Text-based design files:
◇ ◇ ◇ ◇ ◇
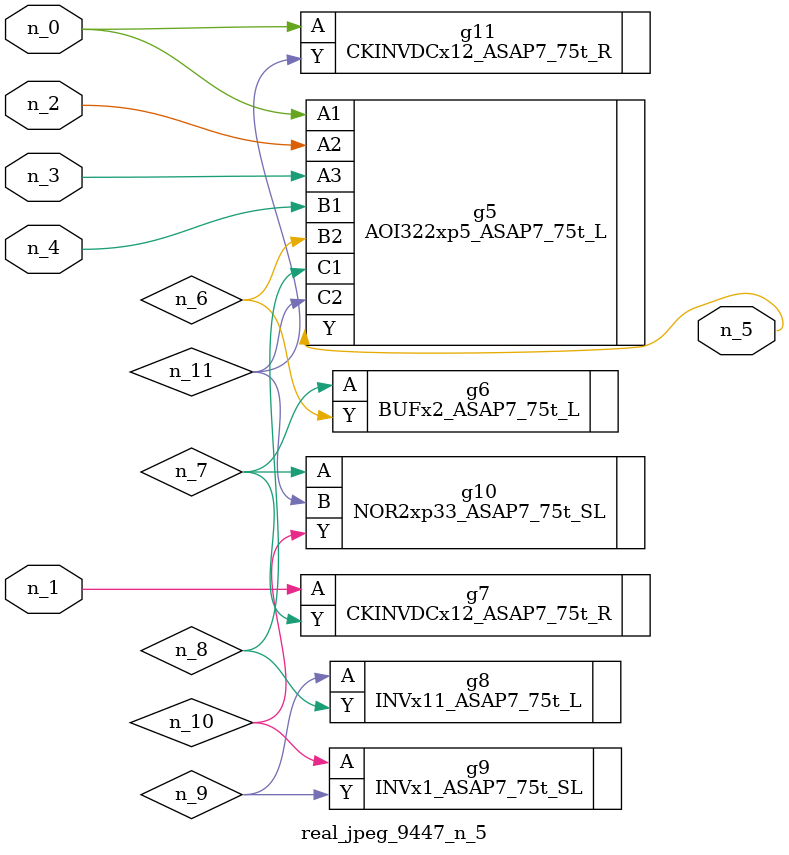
<source format=v>
module real_jpeg_9447_n_5 (n_4, n_0, n_1, n_2, n_3, n_5);

input n_4;
input n_0;
input n_1;
input n_2;
input n_3;

output n_5;

wire n_8;
wire n_11;
wire n_6;
wire n_7;
wire n_10;
wire n_9;

AOI322xp5_ASAP7_75t_L g5 ( 
.A1(n_0),
.A2(n_2),
.A3(n_3),
.B1(n_4),
.B2(n_6),
.C1(n_8),
.C2(n_11),
.Y(n_5)
);

CKINVDCx12_ASAP7_75t_R g11 ( 
.A(n_0),
.Y(n_11)
);

CKINVDCx12_ASAP7_75t_R g7 ( 
.A(n_1),
.Y(n_7)
);

BUFx2_ASAP7_75t_L g6 ( 
.A(n_7),
.Y(n_6)
);

NOR2xp33_ASAP7_75t_SL g10 ( 
.A(n_7),
.B(n_11),
.Y(n_10)
);

INVx11_ASAP7_75t_L g8 ( 
.A(n_9),
.Y(n_8)
);

INVx1_ASAP7_75t_SL g9 ( 
.A(n_10),
.Y(n_9)
);


endmodule
</source>
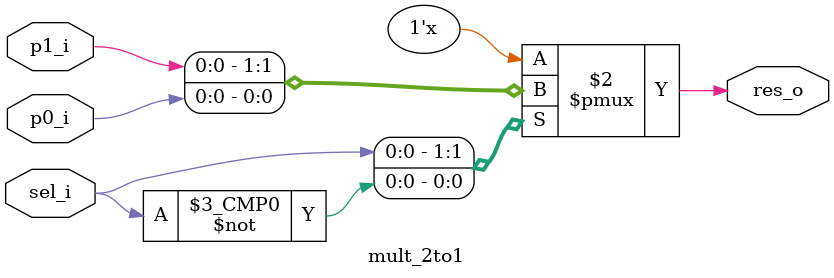
<source format=sv>
module mult_2to1 (
	input p0_i,
	input p1_i,
	input sel_i,
	output res_o
);

always_comb
	case (sel_i)
		1'b1: res_o = p1_i;
		1'b0: res_o = p0_i;
	endcase
endmodule

</source>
◇ ◇ ◇ ◇ ◇
● **TASK DESCRIPTION**
Transcribe each line above exactly, pictures excluded.

● **RESULT FOR THIS EXERCISE**
<source format=v>
module real_jpeg_9447_n_5 (n_4, n_0, n_1, n_2, n_3, n_5);

input n_4;
input n_0;
input n_1;
input n_2;
input n_3;

output n_5;

wire n_8;
wire n_11;
wire n_6;
wire n_7;
wire n_10;
wire n_9;

AOI322xp5_ASAP7_75t_L g5 ( 
.A1(n_0),
.A2(n_2),
.A3(n_3),
.B1(n_4),
.B2(n_6),
.C1(n_8),
.C2(n_11),
.Y(n_5)
);

CKINVDCx12_ASAP7_75t_R g11 ( 
.A(n_0),
.Y(n_11)
);

CKINVDCx12_ASAP7_75t_R g7 ( 
.A(n_1),
.Y(n_7)
);

BUFx2_ASAP7_75t_L g6 ( 
.A(n_7),
.Y(n_6)
);

NOR2xp33_ASAP7_75t_SL g10 ( 
.A(n_7),
.B(n_11),
.Y(n_10)
);

INVx11_ASAP7_75t_L g8 ( 
.A(n_9),
.Y(n_8)
);

INVx1_ASAP7_75t_SL g9 ( 
.A(n_10),
.Y(n_9)
);


endmodule
</source>
<source format=sv>
module mult_2to1 (
	input p0_i,
	input p1_i,
	input sel_i,
	output res_o
);

always_comb
	case (sel_i)
		1'b1: res_o = p1_i;
		1'b0: res_o = p0_i;
	endcase
endmodule

</source>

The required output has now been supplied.